Nisha Platzer (Canada) is a multidisciplinary artist and filmmaker who plays with analogue and handmade processes. She is interested in the melding of genres and artistic mediums and explores themes of identity and the intersections therein. Her films and photographs have been exhibited at festivals on three continents and she has attended artist residencies in South and North America. Nisha was a live-in artist resident at the James Black Gallery in Vancouver 2015–2016 and is a member of Iris Film Collective. Her work can be found in music videos, documentaries and narrative films.
Carl Elsaesser (US) is a filmmaker, programmer and scholar living and working in Maine. His work explores intersectional conversations on the politics and affects of the everyday. His work is informed by practice-based experimentation and a broad understanding of media theory. His practice is informed by the poetics of Tan Lin, Kathleen Stewart, John Durham Peters, Susan Lepselter and many others whose work uses broad, expansive, slow practices to critically think through histories without losing sight of a humanistic connection to the world. His films have screened internationally and won numerous awards including the Barbara Aronofsky Latham Award at the Ann Arbor Film Festival.

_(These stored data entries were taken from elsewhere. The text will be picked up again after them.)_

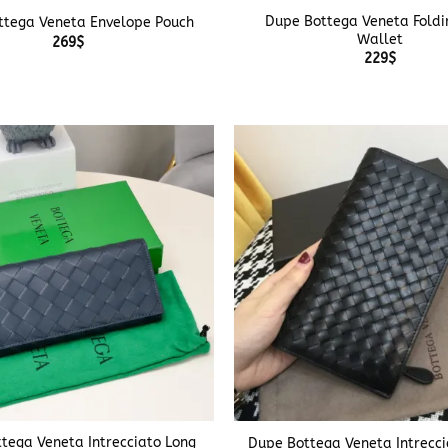
Dupe Bottega Veneta Foldi
ttega Veneta Envelope Pouch
Wallet
269
$
229
$
+
tega Veneta Intrecciato Long
Dupe Bottega Veneta Intrecc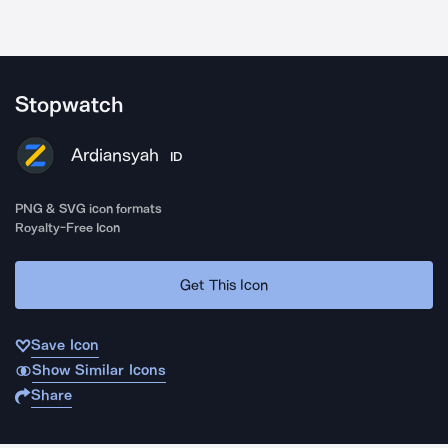
Stopwatch
Ardiansyah
ID
PNG & SVG icon formats
Royalty-Free Icon
Get This Icon
Save Icon
Show Similar Icons
Share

Miko Revereza (Philippines/US) is an experimental filmmaker currently based in Mexico City. His upbringing as an undocumented immigrant in the United States for over 25 years informed his films, DROGA!, DISINTEGRATION ’93–’96, No Data Plan and Distancing. Miko’s films have screened widely and exhibited internationally at festivals such as Locarno Film Festival, Yamagata International Documentary Film Festival and the Film Society of Lincoln Center’s Art of the Real. He was listed in Filmmaker Magazine’s 25 New Faces of Independent Cinema in 2018. He was a featured artist at the 2019 Flaherty Seminar and is an MFA graduate of Bard College.